CommScope Definitions: What is HFC?

Hybrid fiber coax is used by multi-system operators to transport content via quadrature amplitude modulation over RF. It’s all connected into a cable modem or a set-top-box. But what does that mean?

This blog post is part of a series called “CommScope Definitions” in which we will explain common terms in communications network infrastructure.


Hybrid fiber coax (HFC) is the term that describes the service delivery architecture used by cable operators and multi-system operators (MSO). The architecture includes a combination of fiber optic cabling and coaxial cabling to distribute video, data and voice content to/from the headend and the subscribers. Typically, the signals are transported from the headend through a hub, to within the last mile via fiber optic cable. As an example, for a service area ranging from 64 homes passed to 1,000* homes, the fiber optic cable ends in an HFC node. At this point, the optical signal is converted into a radio frequency (RF) signal and transmitted over coaxial cable to subscribers’ homes/businesses.

The coaxial cable that enters subscribers’ homes is a flexible, small “drop” cable that will connect directly to the cable modem, the set-top box or other consumer premise equipment. The RF signal on the coaxial cable is strong enough to allow signals to be split in different directions within the home. Sometimes the number of separate devices in the home is so large that amplification may be required. In this instance, a drop amp or house amp is used. Often, the splitters and amplifier are combined to reduce the number of connections.

The term HFC also implies the way in which signals are transported through the network. All HFC networks use frequency division multiplexing to pack the content into the spectrum slots of a cable plant. Spectrum in this case is typically referred to as the frequency bands that carry the content – 52MHz to 1004MHz for the forward, (headend to subscriber), and 5-42MHz for the reverse (subscriber to headend) in the US. Across the globe, spectrum allocations and split frequencies vary. Downstream and upstream are terms also used to describe these bands, respectively.

Signals that originate in the headend that must be transported to the subscriber are either analog or modulated with a scheme called quadrature amplitude modulation (QAM). QAM signals are generated by taking a digital representation of the original signal, whether it is an analog voice or video signal, and converting it by sampling and modulating a carrier. The resulting QAM signal is a high-capacity analog signal, which requires care in maintaining a high level of signal-to-noise ratio (SNR). This contrasts with a digital optical signal as used in GEPON or GPON (gigabit passive optical networks), for which SNR equivalent requirements are much simpler.

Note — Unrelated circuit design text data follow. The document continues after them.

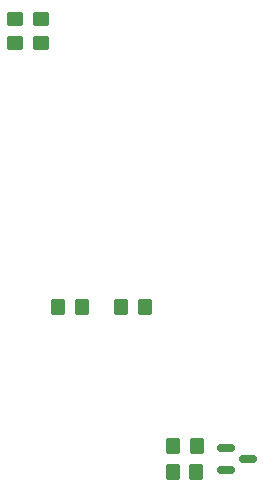
<source format=gbr>
G04 #@! TF.GenerationSoftware,KiCad,Pcbnew,8.0.0*
G04 #@! TF.CreationDate,2024-09-16T09:54:47+02:00*
G04 #@! TF.ProjectId,SVXLink_PiHat_V1,5356584c-696e-46b5-9f50-694861745f56,rev?*
G04 #@! TF.SameCoordinates,Original*
G04 #@! TF.FileFunction,Paste,Top*
G04 #@! TF.FilePolarity,Positive*
%FSLAX46Y46*%
G04 Gerber Fmt 4.6, Leading zero omitted, Abs format (unit mm)*
G04 Created by KiCad (PCBNEW 8.0.0) date 2024-09-16 09:54:47*
%MOMM*%
%LPD*%
G01*
G04 APERTURE LIST*
G04 Aperture macros list*
%AMRoundRect*
0 Rectangle with rounded corners*
0 $1 Rounding radius*
0 $2 $3 $4 $5 $6 $7 $8 $9 X,Y pos of 4 corners*
0 Add a 4 corners polygon primitive as box body*
4,1,4,$2,$3,$4,$5,$6,$7,$8,$9,$2,$3,0*
0 Add four circle primitives for the rounded corners*
1,1,$1+$1,$2,$3*
1,1,$1+$1,$4,$5*
1,1,$1+$1,$6,$7*
1,1,$1+$1,$8,$9*
0 Add four rect primitives between the rounded corners*
20,1,$1+$1,$2,$3,$4,$5,0*
20,1,$1+$1,$4,$5,$6,$7,0*
20,1,$1+$1,$6,$7,$8,$9,0*
20,1,$1+$1,$8,$9,$2,$3,0*%
G04 Aperture macros list end*
%ADD10RoundRect,0.250000X-0.350000X-0.450000X0.350000X-0.450000X0.350000X0.450000X-0.350000X0.450000X0*%
%ADD11RoundRect,0.150000X-0.587500X-0.150000X0.587500X-0.150000X0.587500X0.150000X-0.587500X0.150000X0*%
%ADD12RoundRect,0.250000X0.450000X-0.350000X0.450000X0.350000X-0.450000X0.350000X-0.450000X-0.350000X0*%
%ADD13RoundRect,0.250000X0.350000X0.450000X-0.350000X0.450000X-0.350000X-0.450000X0.350000X-0.450000X0*%
G04 APERTURE END LIST*
D10*
X107710000Y-90640000D03*
X109710000Y-90640000D03*
D11*
X121945000Y-102590000D03*
X121945000Y-104490000D03*
X123820000Y-103540000D03*
D10*
X117450000Y-102440000D03*
X119450000Y-102440000D03*
D12*
X106300000Y-68296000D03*
X106300000Y-66296000D03*
D13*
X115080000Y-90630000D03*
X113080000Y-90630000D03*
D12*
X104030000Y-68286000D03*
X104030000Y-66286000D03*
D13*
X119430000Y-104640000D03*
X117430000Y-104640000D03*
M02*

</source>
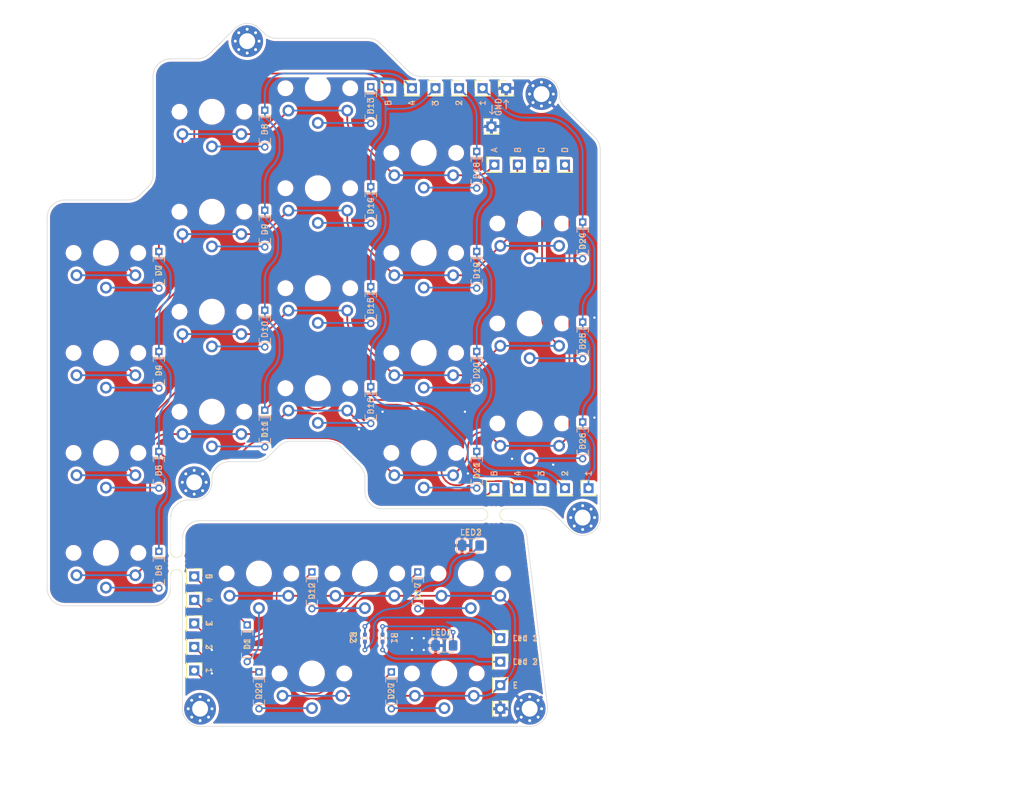
<source format=kicad_pcb>
(kicad_pcb (version 20211014) (generator pcbnew)

  (general
    (thickness 1.6)
  )

  (paper "A4")
  (layers
    (0 "F.Cu" signal)
    (31 "B.Cu" signal)
    (32 "B.Adhes" user "B.Adhesive")
    (33 "F.Adhes" user "F.Adhesive")
    (34 "B.Paste" user)
    (35 "F.Paste" user)
    (36 "B.SilkS" user "B.Silkscreen")
    (37 "F.SilkS" user "F.Silkscreen")
    (38 "B.Mask" user)
    (39 "F.Mask" user)
    (40 "Dwgs.User" user "User.Drawings")
    (41 "Cmts.User" user "User.Comments")
    (42 "Eco1.User" user "User.Eco1")
    (43 "Eco2.User" user "User.Eco2")
    (44 "Edge.Cuts" user)
    (45 "Margin" user)
    (46 "B.CrtYd" user "B.Courtyard")
    (47 "F.CrtYd" user "F.Courtyard")
    (48 "B.Fab" user)
    (49 "F.Fab" user)
    (50 "User.1" user)
    (51 "User.2" user)
    (52 "User.3" user)
    (53 "User.4" user)
    (54 "User.5" user)
    (55 "User.6" user)
    (56 "User.7" user)
    (57 "User.8" user)
    (58 "User.9" user)
  )

  (setup
    (stackup
      (layer "F.SilkS" (type "Top Silk Screen") (color "White"))
      (layer "F.Paste" (type "Top Solder Paste"))
      (layer "F.Mask" (type "Top Solder Mask") (color "Purple") (thickness 0.01))
      (layer "F.Cu" (type "copper") (thickness 0.035))
      (layer "dielectric 1" (type "core") (thickness 1.51) (material "FR4") (epsilon_r 4.5) (loss_tangent 0.02))
      (layer "B.Cu" (type "copper") (thickness 0.035))
      (layer "B.Mask" (type "Bottom Solder Mask") (color "Purple") (thickness 0.01))
      (layer "B.Paste" (type "Bottom Solder Paste"))
      (layer "B.SilkS" (type "Bottom Silk Screen") (color "White"))
      (copper_finish "None")
      (dielectric_constraints no)
    )
    (pad_to_mask_clearance 0)
    (pcbplotparams
      (layerselection 0x00010fc_ffffffff)
      (disableapertmacros false)
      (usegerberextensions false)
      (usegerberattributes true)
      (usegerberadvancedattributes true)
      (creategerberjobfile true)
      (svguseinch false)
      (svgprecision 6)
      (excludeedgelayer true)
      (plotframeref false)
      (viasonmask false)
      (mode 1)
      (useauxorigin false)
      (hpglpennumber 1)
      (hpglpenspeed 20)
      (hpglpendiameter 15.000000)
      (dxfpolygonmode true)
      (dxfimperialunits true)
      (dxfusepcbnewfont true)
      (psnegative false)
      (psa4output false)
      (plotreference true)
      (plotvalue true)
      (plotinvisibletext false)
      (sketchpadsonfab false)
      (subtractmaskfromsilk false)
      (outputformat 1)
      (mirror false)
      (drillshape 1)
      (scaleselection 1)
      (outputdirectory "")
    )
  )

  (net 0 "")
  (net 1 "GND")
  (net 2 "/LED1")
  (net 3 "Net-(D1-Pad2)")
  (net 4 "/LED2")
  (net 5 "/5")
  (net 6 "Net-(D4-Pad2)")
  (net 7 "Net-(D5-Pad2)")
  (net 8 "Net-(D6-Pad2)")
  (net 9 "/4")
  (net 10 "Net-(D8-Pad2)")
  (net 11 "Net-(D9-Pad2)")
  (net 12 "Net-(D10-Pad2)")
  (net 13 "Net-(D11-Pad2)")
  (net 14 "Net-(D12-Pad2)")
  (net 15 "/3")
  (net 16 "Net-(D13-Pad2)")
  (net 17 "Net-(D14-Pad2)")
  (net 18 "Net-(D15-Pad2)")
  (net 19 "Net-(D16-Pad2)")
  (net 20 "Net-(D17-Pad2)")
  (net 21 "/2")
  (net 22 "Net-(D18-Pad2)")
  (net 23 "Net-(D19-Pad2)")
  (net 24 "Net-(D20-Pad2)")
  (net 25 "Net-(D21-Pad2)")
  (net 26 "Net-(D22-Pad2)")
  (net 27 "/1")
  (net 28 "Net-(D24-Pad2)")
  (net 29 "Net-(D25-Pad2)")
  (net 30 "Net-(D26-Pad2)")
  (net 31 "Net-(D27-Pad2)")
  (net 32 "Net-(D2-Pad2)")
  (net 33 "Net-(D3-Pad2)")
  (net 34 "Net-(D7-Pad2)")
  (net 35 "/B")
  (net 36 "/C")
  (net 37 "/D")
  (net 38 "/A")
  (net 39 "/E")

  (footprint "resist_the:DIOAD829W49L456D191" (layer "F.Cu") (at 101 41 -90))

  (footprint "LED_SMD:LED_1206_3216Metric_Pad1.42x1.75mm_HandSolder" (layer "F.Cu") (at 131.5 128.75))

  (footprint "resist_the:DIOAD829W49L456D191" (layer "F.Cu") (at 127 119.5 -90))

  (footprint "mbk:Choc-1u-solder-flip" (layer "F.Cu") (at 136 116.5))

  (footprint "MountingHole:MountingHole_2.7mm_M2.5_Pad_Via" (layer "F.Cu") (at 155 107))

  (footprint "Connector_PinHeader_2.54mm:PinHeader_1x01_P2.54mm_Vertical" (layer "F.Cu") (at 152 102))

  (footprint "mbk:Choc-1u-solder-flip" (layer "F.Cu") (at 74 96))

  (footprint "Panelization:mouse-bite-2mm-slot" (layer "F.Cu") (at 86 114.8 90))

  (footprint "resist_the:DIOAD829W49L456D191" (layer "F.Cu") (at 83 116 -90))

  (footprint "mbk:Choc-1u-solder-flip" (layer "F.Cu") (at 100 116.5))

  (footprint "Connector_PinHeader_2.54mm:PinHeader_1x01_P2.54mm_Vertical" (layer "F.Cu") (at 142 34))

  (footprint "mbk:Choc-1u-solder-flip" (layer "F.Cu") (at 128 62))

  (footprint "Panelization:mouse-bite-2mm-slot" (layer "F.Cu") (at 139.9 106.5))

  (footprint "Connector_PinHeader_2.54mm:PinHeader_1x01_P2.54mm_Vertical" (layer "F.Cu") (at 122 34))

  (footprint "mbk:Choc-1u-solder-flip" (layer "F.Cu") (at 131.5 133.5))

  (footprint "Connector_PinHeader_2.54mm:PinHeader_1x01_P2.54mm_Vertical" (layer "F.Cu") (at 144 47))

  (footprint "mbk:Choc-1u-solder-flip" (layer "F.Cu") (at 92 89))

  (footprint "mbk:Choc-1u-solder-flip" (layer "F.Cu") (at 146 74))

  (footprint "mbk:Choc-1u-solder-flip" (layer "F.Cu") (at 128 45))

  (footprint "Resistor_SMD:R_0402_1005Metric_Pad0.72x0.64mm_HandSolder" (layer "F.Cu") (at 121 127.5 -90))

  (footprint "resist_the:DIOAD829W49L456D191" (layer "F.Cu") (at 101 92 -90))

  (footprint "mbk:Choc-1u-solder-flip" (layer "F.Cu") (at 118 116.5))

  (footprint "Connector_PinHeader_2.54mm:PinHeader_1x01_P2.54mm_Vertical" (layer "F.Cu") (at 141 135.5 -90))

  (footprint "mbk:Choc-1u-solder-flip" (layer "F.Cu") (at 128 79))

  (footprint "mbk:Choc-1u-solder-flip" (layer "F.Cu") (at 128 96))

  (footprint "resist_the:DIOAD829W49L456D191" (layer "F.Cu") (at 137 65 -90))

  (footprint "MountingHole:MountingHole_2.7mm_M2.5_Pad_Via" (layer "F.Cu") (at 148 35))

  (footprint "resist_the:DIOAD829W49L456D191" (layer "F.Cu") (at 119 71 -90))

  (footprint "mbk:Choc-1u-solder-flip" (layer "F.Cu") (at 92 55))

  (footprint "Connector_PinHeader_2.54mm:PinHeader_1x01_P2.54mm_Vertical" (layer "F.Cu") (at 89 121 -90))

  (footprint "resist_the:DIOAD829W49L456D191" (layer "F.Cu") (at 101 75 -90))

  (footprint "Resistor_SMD:R_0402_1005Metric_Pad0.72x0.64mm_HandSolder" (layer "F.Cu") (at 118 127.5 -90))

  (footprint "Connector_PinHeader_2.54mm:PinHeader_1x01_P2.54mm_Vertical" (layer "F.Cu") (at 156 102))

  (footprint "resist_the:DIOAD829W49L456D191" (layer "F.Cu") (at 119 88 -90))

  (footprint "Connector_PinHeader_2.54mm:PinHeader_1x01_P2.54mm_Vertical" (layer "F.Cu") (at 141 139.5 -90))

  (footprint "mbk:Choc-1u-solder-flip" (layer "F.Cu") (at 74 62))

  (footprint "Connector_PinHeader_2.54mm:PinHeader_1x01_P2.54mm_Vertical" (layer "F.Cu") (at 140 47))

  (footprint "Connector_PinHeader_2.54mm:PinHeader_1x01_P2.54mm_Vertical" (layer "F.Cu") (at 89 125 -90))

  (footprint "Connector_PinHeader_2.54mm:PinHeader_1x01_P2.54mm_Vertical" (layer "F.Cu") (at 148 47))

  (footprint "MountingHole:MountingHole_2.7mm_M2.5_Pad_Via" (layer "F.Cu") (at 89 101))

  (footprint "Connector_PinHeader_2.54mm:PinHeader_1x01_P2.54mm_Vertical" (layer "F.Cu") (at 89 117 -90))

  (footprint "resist_the:DIOAD829W49L456D191" (layer "F.Cu") (at 101 58 -90))

  (footprint "Connector_PinHeader_2.54mm:PinHeader_1x01_P2.54mm_Vertical" (layer "F.Cu") (at 144 102))

  (footprint "Connector_PinHeader_2.54mm:PinHeader_1x01_P2.54mm_Vertical" (layer "F.Cu") (at 152 47))

  (footprint "LED_SMD:LED_1206_3216Metric_Pad1.42x1.75mm_HandSolder" (layer "F.Cu") (at 136 111.75))

  (footprint "Connector_PinHeader_2.54mm:PinHeader_1x01_P2.54mm_Vertical" (layer "F.Cu") (at 141 127.5 -90))

  (footprint "MountingHole:MountingHole_2.7mm_M2.5_Pad_Via" (layer "F.Cu") (at 98 26))

  (footprint "Connector_PinHeader_2.54mm:PinHeader_1x01_P2.54mm_Vertical" (layer "F.Cu")
    (tedit 59FED5CC) (tstamp 862873a3-b984-484d-a303-7c8f4a55aaf2)
    (at 134 34)
    (descr "Through hole straight pin header, 1x01, 2.54mm pitch, single row")
    (tags "Through hole pin header THT 1x01 2.54mm single row")
    (property "Sheetfile" "meowboard.kicad_sch")
    (property "Sheetname" "")
    (path "/64a67706-1998-4c3c-b561-cfd1debbff51")
    (attr through_hole)
    (fp_text reference "J4" (at 0 -2.33) (layer "F.SilkS") hide
      (effects (font (size 1 1) (thickness 0.15)))
      (tstamp 0aee1bd0-f634-4bea-bfb2-b5ddb9ee4241)
    )
    (fp_text value "Conn_01x01" (at 0 2.33) (layer "F.Fab")
      (effects (font (size 1 1) (thickness 0.15)))
      (tstamp 4d700687-f242-402f-9afa-f431bb18bec1)
    )
    (fp_text user "${REFERENCE}" (at 0 0 90) (layer "F.Fab")
      (effects (font (size 1 1) (thickness 0.15)))
      (tstamp f8e0f77c-0961-43d6-bec4-63c418e53843)
    )
    (fp_line (start 1.33 1.27) (end 1.33 1.33) (layer "F.SilkS") (width 0.12) (tstamp 08362b20-d6fa-467e-9b9c-1771ce1e3a5a))
    (fp_line (start -1.33 -1.33) (end 0 -1.33) (layer "F.SilkS") (width 0.12) (tstamp 31701844-16ba-4275-aeb2-ea8f70796dc3))
    (fp_line (start -1.33 1.33) (end 1.33 1.33) (layer "F.SilkS") (width 0.12) (tstamp 9b4d76ba-d6c7-4d69-b580-12d52ff1fafc))
    (fp_line (start -1.33 1.27) (end -1.33 1.33) (layer "F.SilkS") (width 0.12) (tstamp c83b92a5-d581-4cca-bd42-9fd24749e000))
    (fp_line (start -1.33 0) (end -1.33 -1.33) (layer "F.SilkS") (width 0.12) (tstamp db391daf-f3d1-4e0e-ad75-14a2d99609b6))
    (fp_line (start -1.33 1.27) (end 1.33 1.27) (layer "F.SilkS") (width 0.12) (tstamp f1979aea-2107-473a-ba43-840615336eb3))
    (fp_line (start -1.8 1.8) (end 1.8 1.8) (layer "F.CrtYd") (width 0.05) (tstamp 082f5c38-0aeb-4f51-9cc3-3a31699e92cd))
    (fp_line (start -1.8 -1.8) (end -1.8 1.8) (layer "F.CrtYd") (width 0.05) (tstamp 4ba5b4af-37b7-49f3-a0ed-294745beaf6c))
    (fp_line (start 1.8 1.8) (end 1.8 -1.8) (layer "F.CrtYd") (width 0.05) (tstamp 805e89ee-4de2-4382-a757-d6468bc617a0))
    (fp_line (start 1.8 -1.8) (end -1.8 -1.8) (layer "F.CrtYd") (width 0.05) (tstamp dae02d45-2bec-4280-a3e4-bd1d9b53235f))
    (fp_line (start 1
... [2115083 chars truncated]
</source>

The standard that governs QAM transport is managed by CableLabs, a non-profit industry funded R&D organization, and is called Data Over Cable Service Interface Specification, or DOCSIS. Currently, DOCSIS 3.0 is the most widely deployed. The newest version, DOCSIS 3.1, significantly improves the modulation rates and data throughput to subscribers, also expanding the downstream to 1200MHz and beyond, and the upstream to 85MHz and beyond.

So, how do MSOs seamlessly transition HFC to fiber-to-the-home? Stay tuned for another post on successful strategies.

*A significant consideration as to the size of the service area is the amount of bandwidth a subscriber consumes. As each HFC node has a direct connection back to the headend, smaller service areas get access to more data-per-home-passed delivered from the headend.